Sorgan had moved his main force to the far western side of Aracia's temple. "If there really was going to be an invasion by the bug-people, they'd reach this part of Aracia's temple first," he told Padan. "That means that we'll need some kind of fort here to persuade Aracia and her priests that we are going to protect them. It won't have to be too close to a real fort. The temple itself isn't really that well-built, so the priests wouldn't recognize real construction even if it walked up and bit them on the nose. We'll move a few of the building blocks and maybe knock down a tower or two. Then we'll have the men pretend to be building some kind of fort and let it go at that. What we'll really be doing will be terrifying Aracia and her priests to the point that they'll be afraid to come out of the central temple."
"If this works out the way we want it to, we'll have pulled off one of the greatest hoaxes of all time, Captain," Padan said.
"Naturally," Sorgan boasted. "No matter what I do, I'm always the best." Then he laughed. "Sorry, Padan," he said then. "It was just too good an opportunity to let slip by."
"Where's Veltan?" Padan asked. "I haven't seen him for the last few days."
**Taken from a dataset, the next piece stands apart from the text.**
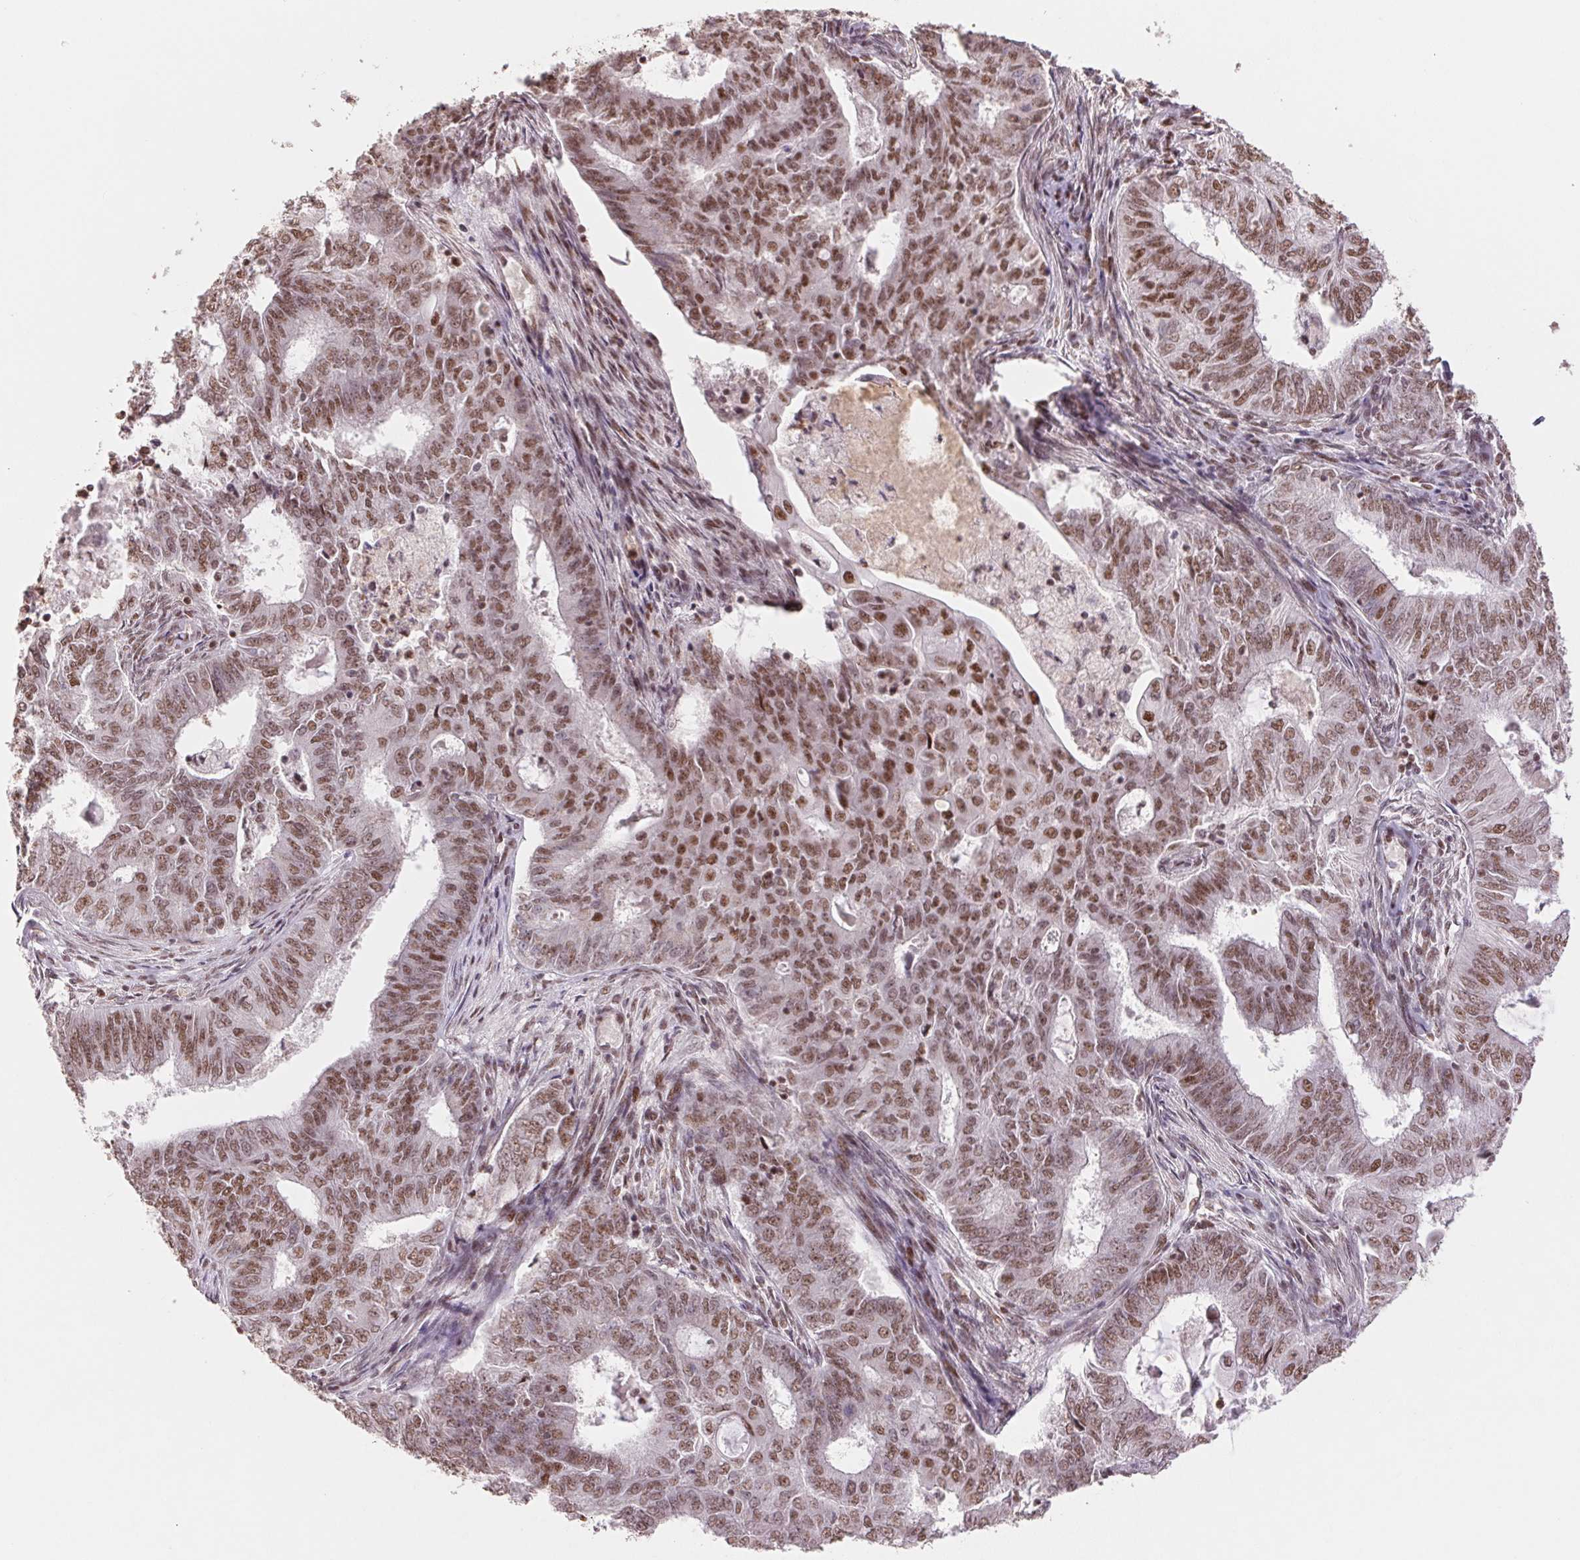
{"staining": {"intensity": "moderate", "quantity": ">75%", "location": "nuclear"}, "tissue": "endometrial cancer", "cell_type": "Tumor cells", "image_type": "cancer", "snomed": [{"axis": "morphology", "description": "Adenocarcinoma, NOS"}, {"axis": "topography", "description": "Endometrium"}], "caption": "IHC staining of endometrial cancer (adenocarcinoma), which exhibits medium levels of moderate nuclear expression in about >75% of tumor cells indicating moderate nuclear protein expression. The staining was performed using DAB (brown) for protein detection and nuclei were counterstained in hematoxylin (blue).", "gene": "SREK1", "patient": {"sex": "female", "age": 62}}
"He's nosing around over in the main temple," Sorgan replied. "I need to know how much of our silly story the priests—and Aracia, of course—have swallowed whole. If there are any doubts over there, we might have to play some more exotic games." Then he shivered. "Let's get in out of the weather, Padan," he said. "I hate winter."
They went on back inside to a room that had a stove, and it wasn't too much later when Veltan joined them.
"Well, Sorgan," he said, "you've managed to terrify my sister's priesthood."
"That was sort of what we had in mind, wasn't it?" Sorgan asked. "That's why we've been waving bugs around every time we're near any priest."
"It's you, not the bugs, that has them worried, Sorgan. They're desperately trying to come up with some way to reduce your grip on Aracia. They're afraid of you, and they hate you. It seems that you've got a tighter grip on Aracia than even we could imagine. I think it all goes back to Bersla. He had Aracia wrapped around his little finger with those stupid orations of his. Then you came along and pushed him back into a corner and threatened to kill him if he said one more word. He's had Aracia under his control for years now, and then you walked in and took her away from him in just a day or so. Aracia had the title, but Bersla had the power. Now he doesn't anymore."
"Poor, poor Fat Bersla," Sorgan murmured smugly.
"Now we come to the interesting part, Sorgan," Veltan said. "Bersla wants to kill you—or persuade some lesser priest to do the job for him."
"They don't even have weapons, Veltan," Sorgan scoffed.
"They do have knives, you know. They're made of stone, but a good hard stab in the back with a stone knife will penetrate your skin and go in far enough to do very serious damage to your vital organs. Bersla's doing everything he can think of to persuade some minor priest to stab you in the back. Quite a few of them are very interested by the offers Bersla has been waving in their faces. Instant promotion to the higher priesthood sounds very nice to young, ambitious priests who don't stand too high in the Church of Aracia."